▶ What to work on: The lines to transcribe run from the top of the material below to the line with "élhetek meg. Akkor", inclusive. Leave the pictures behind.

▶ Material for this exercise:
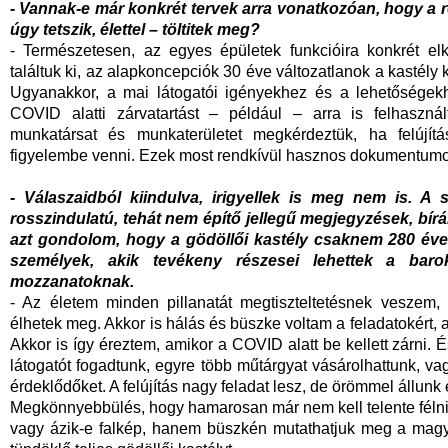
- Vannak-e már konkrét tervek arra vonatkozóan, hogy a 
úgy tetszik, élettel – töltitek meg?
- Természetesen, az egyes épületek funkcióira konkrét e
találtuk ki, az alapkoncepciók 30 éve változatlanok a kastél
Ugyanakkor, a mai látogatói igényekhez és a lehetőségekhez
COVID alatti zárvatartást – például – arra is felhaszná
munkatársat és munkaterületet megkérdeztük, ha felújí
figyelembe venni. Ezek most rendkívül hasznos dokumentumo
- Válaszaidból kiindulva, irigyellek is meg nem is. 
rosszindulatú, tehát nem építő jellegű megjegyzések, bír
azt gondolom, hogy a gödöllői kastély csaknem 280 éve
személyek, akik tevékeny részesei lehettek a baro
mozzanatoknak.
- Az életem minden pillanatát megtiszteltetésnek veszem, 
élhetek meg. Akkor is hálás és büszke voltam a feladatokért, a
Akkor is így éreztem, amikor a COVID alatt be kellett zárni. 
látogatót fogadtunk, egyre több műtárgyat vásárolhattunk, 
érdeklődőket. A felújítás nagy feladat lesz, de örömmel állunk 
Megkönnyebbülés, hogy hamarosan már nem kell telente félni
vagy ázik-e falkép, hanem büszkén mutathatjuk meg a magy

▶ Task result:
- Vannak-e már konkrét tervek arra vonatkozóan, hogy a 
úgy tetszik, élettel – töltitek meg?
- Természetesen, az egyes épületek funkcióira konkrét e
találtuk ki, az alapkoncepciók 30 éve változatlanok a kastél
Ugyanakkor, a mai látogatói igényekhez és a lehetőségekhez
COVID alatti zárvatartást – például – arra is felhaszná
munkatársat és munkaterületet megkérdeztük, ha felújí
figyelembe venni. Ezek most rendkívül hasznos dokumentumo
- Válaszaidból kiindulva, irigyellek is meg nem is. 
rosszindulatú, tehát nem építő jellegű megjegyzések, bír
azt gondolom, hogy a gödöllői kastély csaknem 280 éve
személyek, akik tevékeny részesei lehettek a baro
mozzanatoknak.
- Az életem minden pillanatát megtiszteltetésnek veszem, 
élhetek meg. Akkor is hálás és büszke voltam a feladatokért, a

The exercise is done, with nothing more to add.